GLSDBは、小型の航空爆弾「GBU-39/B」にM26ロケットモーターを組み合わせた弾薬で、ボーイングとスウェーデンのサーブが2019年に共同開発した。M26は、米国がウクライナに供与しているM142 HIMARS(ハイマース)やM270 MLRSが使用するランチャーから発射することができる。

ブーストフェーズではM26によって推進され、その後、GBU-39が切り離され翼を展開、無動力で滑空する。射程はHIMARSを約2倍上回る150kmで、ロシア軍のより後方の活動に対する攻撃が可能になる。

サーブによると、GBU-39の標的に対する命中精度は半径1メートルで、電波妨害にも高度な耐性を備えている。2006年からこれまで2万発が生産され、1万発が戦闘に使用された。米空軍やノルウェー空軍のほか13カ国で採用されている。

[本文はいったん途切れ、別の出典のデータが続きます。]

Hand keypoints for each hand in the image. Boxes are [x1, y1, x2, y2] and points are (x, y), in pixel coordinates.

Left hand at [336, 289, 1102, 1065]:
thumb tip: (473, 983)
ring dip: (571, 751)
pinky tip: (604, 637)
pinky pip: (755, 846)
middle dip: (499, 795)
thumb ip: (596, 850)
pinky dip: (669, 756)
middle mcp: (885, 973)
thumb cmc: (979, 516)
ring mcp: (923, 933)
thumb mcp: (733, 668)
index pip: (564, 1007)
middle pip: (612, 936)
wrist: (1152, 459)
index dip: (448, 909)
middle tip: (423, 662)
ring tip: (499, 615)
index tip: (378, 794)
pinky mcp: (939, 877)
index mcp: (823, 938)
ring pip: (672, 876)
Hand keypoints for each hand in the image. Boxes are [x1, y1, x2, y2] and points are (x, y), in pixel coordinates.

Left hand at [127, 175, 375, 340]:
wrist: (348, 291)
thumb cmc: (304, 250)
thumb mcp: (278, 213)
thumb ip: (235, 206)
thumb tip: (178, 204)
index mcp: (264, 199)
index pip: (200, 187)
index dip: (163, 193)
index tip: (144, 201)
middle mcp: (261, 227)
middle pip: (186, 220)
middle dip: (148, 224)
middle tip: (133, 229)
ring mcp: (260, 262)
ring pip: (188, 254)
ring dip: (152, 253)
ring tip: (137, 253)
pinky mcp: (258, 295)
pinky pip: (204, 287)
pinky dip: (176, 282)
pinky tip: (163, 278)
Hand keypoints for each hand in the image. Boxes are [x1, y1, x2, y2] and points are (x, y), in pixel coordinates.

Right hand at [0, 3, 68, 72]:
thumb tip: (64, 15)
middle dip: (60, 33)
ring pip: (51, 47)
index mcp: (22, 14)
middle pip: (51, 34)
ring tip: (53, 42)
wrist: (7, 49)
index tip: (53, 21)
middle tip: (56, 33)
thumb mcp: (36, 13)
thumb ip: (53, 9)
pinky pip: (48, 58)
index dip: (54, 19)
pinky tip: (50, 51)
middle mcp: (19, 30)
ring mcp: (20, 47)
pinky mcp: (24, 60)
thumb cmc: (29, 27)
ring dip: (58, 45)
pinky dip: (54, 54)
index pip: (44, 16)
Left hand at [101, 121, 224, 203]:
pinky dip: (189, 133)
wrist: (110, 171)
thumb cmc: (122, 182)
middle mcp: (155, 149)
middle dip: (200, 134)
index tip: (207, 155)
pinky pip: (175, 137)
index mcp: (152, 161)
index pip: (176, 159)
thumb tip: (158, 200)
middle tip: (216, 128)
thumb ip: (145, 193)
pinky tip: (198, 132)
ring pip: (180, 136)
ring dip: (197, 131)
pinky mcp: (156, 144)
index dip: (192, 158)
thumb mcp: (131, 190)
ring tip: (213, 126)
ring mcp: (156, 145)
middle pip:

GBU-39のコストは4万ドルと比較的安価で、M26とともに国内在庫が豊富だという。ボーイングの提案では、主要なコンポーネントは国内で調達できるとしている。

ウクライナは、射程300kmの長距離ミサイルシステムATACMSの供与を要望しているが、米国は提供を拒否している。

CNNは先日、米当局者の話として、ウクライナに提供可能な備蓄が不足しつつあると伝えた。当局者らの間で特に懸念が持たれているのは、155mm砲弾と、肩に担いで発射するスティンガー防空ミサイルで、高速対レーダーミサイル(HARMs)やGMLRS地対地ミサイル、ジャベリン対装甲ミサイルの「追加の生産」を心配する声も上がっているという。